Gloucester Midland Lines Part 3 : South - Stonehouse to Westerleigh & Branches (British Railway History in Colour Volume 4B)

Regular price £30.00 Unit price per

In 1845, the Midland Railway, formed only a year earlier, outflanked and outbid the Great Western Railway for the purchase of the Birmingham & Gloucester and Bristol & Gloucester railways, who themselves had just agreed to amalgamate as the Birmingham & Bristol Railway. As a result, the railway map of Gloucestershire was to have a Midland red spine, with an important and busy main line running through the county from Ashchurch in the north to Yate in the south and with numerous branches breaking off from it. It also served to turn Gloucester in to one of the country's great railway centres of the steam age, where the Midland had a separate station, goods yards, dock system and locomotive shed.

Having covered the Midland lines in the north of the county in Volume 3 of this series. Volume 4 was intended to cover the lines south from Gloucester Eastgate but, again, the sheer quantity of material has necessitated splitting the book in two as Volumes 4A and 48. However, they are being published together, with the pages in 4B being numbered on from 4A, as they essentially tell the story of the Bristol & Gloucester Railway and the branches that grew from it.

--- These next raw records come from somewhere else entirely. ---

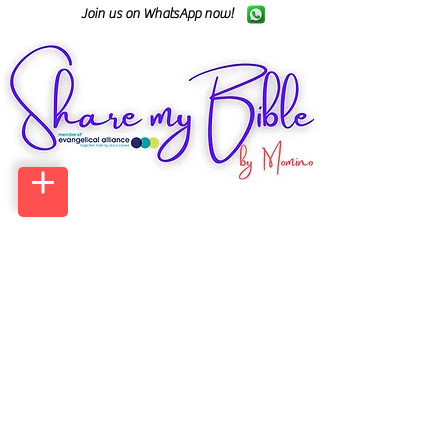
Join us on WhatsApp now!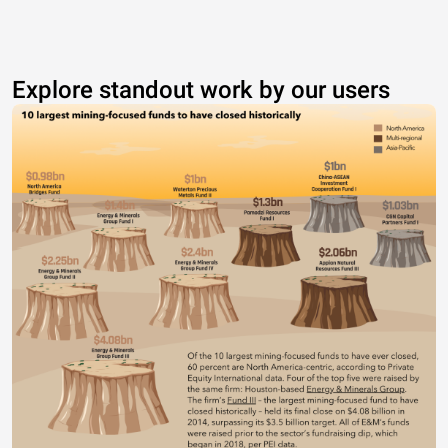
Explore standout work by our users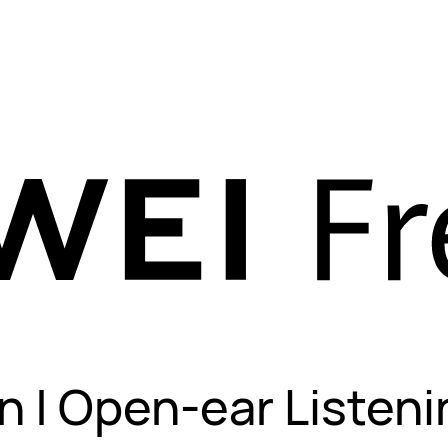
n | Open-ear Listeni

Volume 4B begins back on the main line at Stonehouse and follows it all the way to Westerleigh West Junction, where it joins the ex-GWR 'Badminton Line', passing the long closed stations at Frocester, Coaley, Berkeley Road, Charfield and Wickwar on the way, as well as the original station at Yate which has since re-opened but as a completely new build. On the way stops are made for detailed and extensively illustrated visits to the Dursley Branch, the Sharpness Branch — including the docks and its railway system, and Cooper's Metals scrapyard — and finally to the Thornbury Branch. The pictures range from circa 1959 to 1975, illustrating the end of the steam age, the dawn of the diesel age and the start of the BR blue years in colour, whilst also showing the huge amount of railway infrastructure that has now gone, much of it within this period. Today, the main line still remains but none of the original stations, along with freight only branches to Sharpness, to serve the nuclear loading facility at Berkeley (here shown in its early days), and to Tytherington Quarry on the Thornbury Branch.

Volume 4A begins at Gloucester Eastgate station and travels to Stonehouse via the Tuffley Loop, whilst visits are made to Gloucester Docks on the High Orchard Branch and the Hempsted or New Docks Branch, and to the Nailsworth & Stroud Branch from Stonehouse. And all in colour!